After passing the values through the formula I didn't get the correct result because the formula assumed I was working anti-clockwise starting at 3 o'clock so I had to deduct 180 from (a) and convert that to Radians to get the expected result.
That did work and if I wanted to create a 180° track curve I could use the same centre point and simply deducted 22.5° from the angle each time. Great. But I want a more dynamic track layout like in Figs. D & E.
So, how would I go about working point 5 in Fig. E. because that represents the centre point for that curve segment? I simply have no idea.
Also, as a bonus question, is this the correct way to be doing this or am I over-complicating things?
This problem is the only issue stopping me from building my game and, as you can appreciate, it is a bit of a biggie so I thank anyone for their contribution in advance.
As you build up the track, the position of the next piece of track to be placed needs to be relative to location and direction of the current end of the track.

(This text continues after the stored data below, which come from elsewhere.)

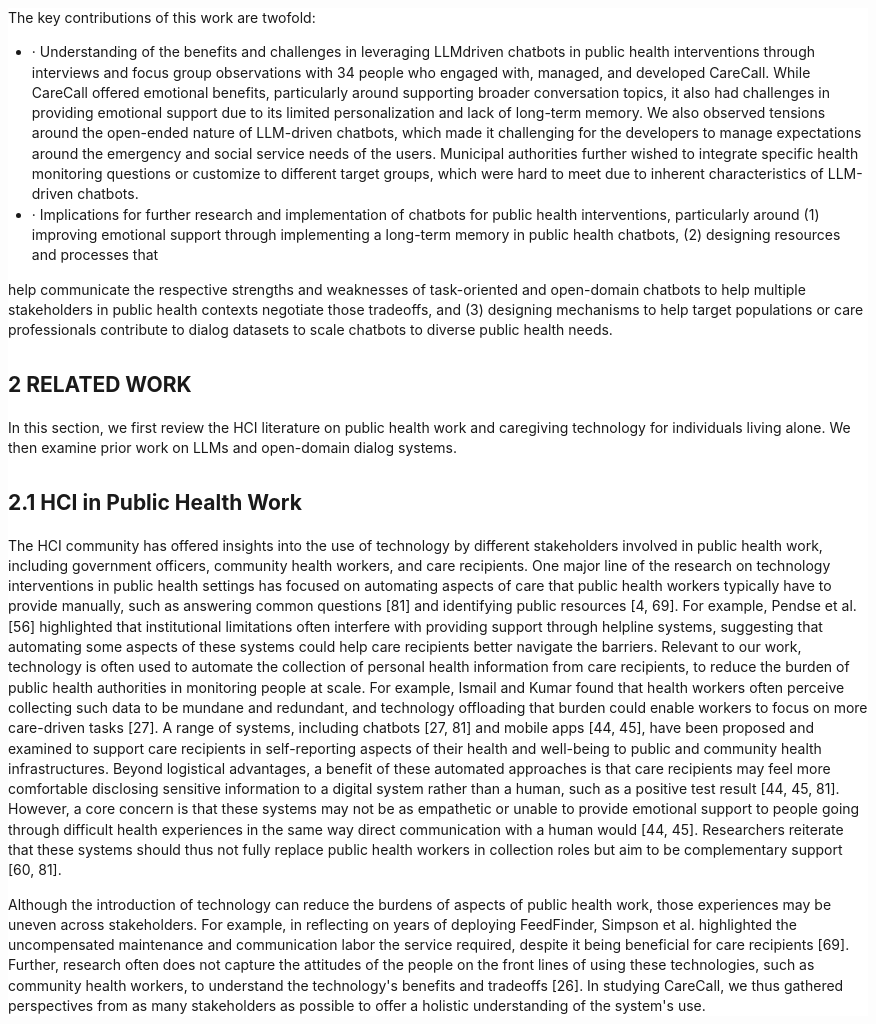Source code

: The key contributions of this work are twofold:

- · Understanding of the benefits and challenges in leveraging LLMdriven chatbots in public health interventions through interviews and focus group observations with 34 people who engaged with, managed, and developed CareCall. While CareCall offered emotional benefits, particularly around supporting broader conversation topics, it also had challenges in providing emotional support due to its limited personalization and lack of long-term memory. We also observed tensions around the open-ended nature of LLM-driven chatbots, which made it challenging for the developers to manage expectations around the emergency and social service needs of the users. Municipal authorities further wished to integrate specific health monitoring questions or customize to different target groups, which were hard to meet due to inherent characteristics of LLM-driven chatbots.
- · Implications for further research and implementation of chatbots for public health interventions, particularly around (1) improving emotional support through implementing a long-term memory in public health chatbots, (2) designing resources and processes that

help communicate the respective strengths and weaknesses of task-oriented and open-domain chatbots to help multiple stakeholders in public health contexts negotiate those tradeoffs, and (3) designing mechanisms to help target populations or care professionals contribute to dialog datasets to scale chatbots to diverse public health needs.

## 2 RELATED WORK

In this section, we first review the HCI literature on public health work and caregiving technology for individuals living alone. We then examine prior work on LLMs and open-domain dialog systems.

## 2.1 HCI in Public Health Work

The HCI community has offered insights into the use of technology by different stakeholders involved in public health work, including government officers, community health workers, and care recipients. One major line of the research on technology interventions in public health settings has focused on automating aspects of care that public health workers typically have to provide manually, such as answering common questions [81] and identifying public resources [4, 69]. For example, Pendse et al. [56] highlighted that institutional limitations often interfere with providing support through helpline systems, suggesting that automating some aspects of these systems could help care recipients better navigate the barriers. Relevant to our work, technology is often used to automate the collection of personal health information from care recipients, to reduce the burden of public health authorities in monitoring people at scale. For example, Ismail and Kumar found that health workers often perceive collecting such data to be mundane and redundant, and technology offloading that burden could enable workers to focus on more care-driven tasks [27]. A range of systems, including chatbots [27, 81] and mobile apps [44, 45], have been proposed and examined to support care recipients in self-reporting aspects of their health and well-being to public and community health infrastructures. Beyond logistical advantages, a benefit of these automated approaches is that care recipients may feel more comfortable disclosing sensitive information to a digital system rather than a human, such as a positive test result [44, 45, 81]. However, a core concern is that these systems may not be as empathetic or unable to provide emotional support to people going through difficult health experiences in the same way direct communication with a human would [44, 45]. Researchers reiterate that these systems should thus not fully replace public health workers in collection roles but aim to be complementary support [60, 81].

Although the introduction of technology can reduce the burdens of aspects of public health work, those experiences may be uneven across stakeholders. For example, in reflecting on years of deploying FeedFinder, Simpson et al. highlighted the uncompensated maintenance and communication labor the service required, despite it being beneficial for care recipients [69]. Further, research often does not capture the attitudes of the people on the front lines of using these technologies, such as community health workers, to understand the technology's benefits and tradeoffs [26]. In studying CareCall, we thus gathered perspectives from as many stakeholders as possible to offer a holistic understanding of the system's use.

I would store an (x,y) position and an angle a to indicate the current point (with x,y starting at 0, and a starting at pi/2 radians, which corresponds to straight up in the "anticlockwise from 3-o'clock" system).
Then construct
fx = cos(a);
fy = sin(a);
lx = -sin(a);
ly = cos(a);
which correspond to the x and y components of 'forward' and 'left' vectors relative to the direction we are currently facing. If we wanted to move our position one unit forward, we would increment (x,y) by (fx, fy).
In your case, the rule for placing a straight section of track is then:
x=x+112*fx
y=y+112*fy
The rule for placing a curve is slightly more complex. For a curve turning right, we need to move forward 112*sin(22.5°), then side-step right 112*(1-cos(22.5°), then turn clockwise by 22.5°. In code,
x=x+285.206*sin(22.5*pi/180)*fx // Move forward
y=y+285.206*sin(22.5*pi/180)*fy
x=x+285.206*(1-cos(22.5*pi/180))*(-lx) // Side-step right
y=y+285.206*(1-cos(22.5*pi/180))*(-ly)
a=a-22.5*pi/180 // Turn to face new direction
Turning left is just like turning right, but with a negative angle.
To place the subsequent pieces, just run this procedure again, calculating fx,fy, lx and ly with the now-updated value of a, and then incrementing x and y depending on what type of track piece is next.
There is one other point that you might consider; in my experience, building tracks which form closed loops with these sort of pieces usually works if you stick to making 90° turns or rather symmetric layouts. However, it's quite easy to make tracks which don't quite join up, and it's not obvious to see how they should be modified to allow them to join. Something to bear in mind perhaps if your program allows children to design their own layouts.
Point 5 is equidistant from 3 as 2, but in the opposite direction.